Geef uit het interview de passage van "Nadat ze Gataca" tot en met "en huivering opwekken." letterlijk terug.

TEKST:
•••
Over het algemeen werk ik inderdaad alle details uit voor ik begin te schrijven. Ik lees me in, diep de onderwerpen die ik wil behandelen grondig uit en visualiseer mijn personages, hun uiterlijk, hun verleden, hun psychologie. Voor Sharko en Henebelle lag dat iets anders, omdat die al bestonden, in eerdere romans, waar ze onafhankelijk van elkaar een ontwikkeling doormaakten. In Syndrome [E] ontmoeten ze elkaar. En die ontmoeting kreeg pas echt vorm tijdens het schrijven, omdat ik de ontwikkeling van hun relatie van tevoren nog niet goed voor me zag. Als je voorafgaand aan het schrijven je personages zo goed mogelijk probeert te leren kennen, je hun gedrag eigen maakt, ontvouwt hun relatie zich tijdens het schrijven vanzelf door de manier waarop ze op elkaar reageren. Soms ontsnappen ze daarbij aan het scenario dat je in je hoofd had en kun je weinig anders doen dan volgen! [Lucie Henebelle speelt een rol in Het gruwelhuis, Het einde van Pi en nu dus samen met collega Sharko in Het weeshuis; Franck Sharko is de hoofdrolspeler in de niet vertaalde boeken Conscience animale en Deuils de miel; nvda]

In Syndrome [E] laat je je niet echt vleiend uit over de Egyptische politie. Linkshandige lezers zouden bij Gataca hun wenkbrauwen kunnen optrekken. Houd je bij het schrijven rekening met dat soort gevoeligheden? Krijg je er reacties op van lezers? Laat je je door reacties van lezers leiden bij je werk?

Ja, ik krijg veel reacties. Gelukkig wel! Maar ik doe de waarheid geen geweld aan. De Egyptische politie is zoals ik het beschrijf, dat hebben we wel gezien tijdens de opstanden in Egypte: de politie was het voornaamste doelwit en veel politiebureaus zijn geplunderd.

Nadat ze Gataca hadden gelezen, vroegen veel linkshandigen me of het waar was wat ik had geschreven [Gataca verscheen in Frankrijk in 2011, linkshandigheid staat centraal; nvda]. De meesten pakken het goed op, lachen erom en hebben er begrip voor. Ik heb regelmatig discussies met lezers en vanzelfsprekend houd ik rekening met alles wat ze me vertellen, want voor mij is dat een stap vooruit. Als een lezer uitlegt wat hij minder vond aan dit of dat boek, probeer ik te achterhalen waarom en wat ik had moeten veranderen om ervoor te zorgen dat de lezer in kwestie wél plezier had beleefd aan het boek. Ik zei het al, een thriller is een contract, een spel tussen lezer en schrijver met duidelijke spelregels: een maximum aan genot en huivering opwekken.
•••
GEGEVENSRIJEN:
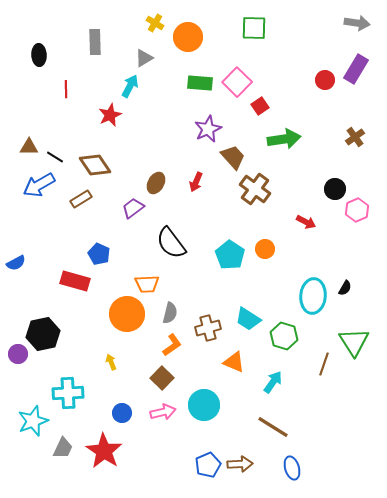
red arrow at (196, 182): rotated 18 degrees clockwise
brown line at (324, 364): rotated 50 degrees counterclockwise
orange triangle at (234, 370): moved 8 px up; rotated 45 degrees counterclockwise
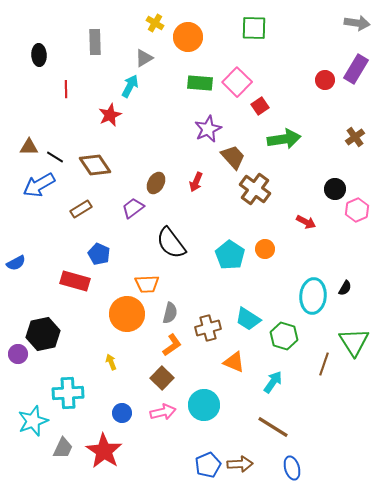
brown rectangle at (81, 199): moved 10 px down
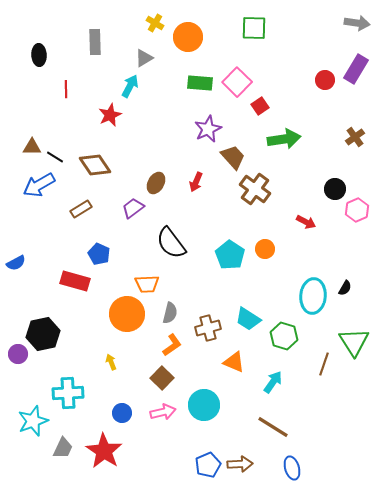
brown triangle at (29, 147): moved 3 px right
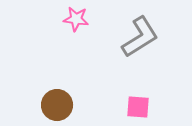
•••
UITWERKING:
Nadat ze Gataca hadden gelezen, vroegen veel linkshandigen me of het waar was wat ik had geschreven [Gataca verscheen in Frankrijk in 2011, linkshandigheid staat centraal; nvda]. De meesten pakken het goed op, lachen erom en hebben er begrip voor. Ik heb regelmatig discussies met lezers en vanzelfsprekend houd ik rekening met alles wat ze me vertellen, want voor mij is dat een stap vooruit. Als een lezer uitlegt wat hij minder vond aan dit of dat boek, probeer ik te achterhalen waarom en wat ik had moeten veranderen om ervoor te zorgen dat de lezer in kwestie wél plezier had beleefd aan het boek. Ik zei het al, een thriller is een contract, een spel tussen lezer en schrijver met duidelijke spelregels: een maximum aan genot en huivering opwekken.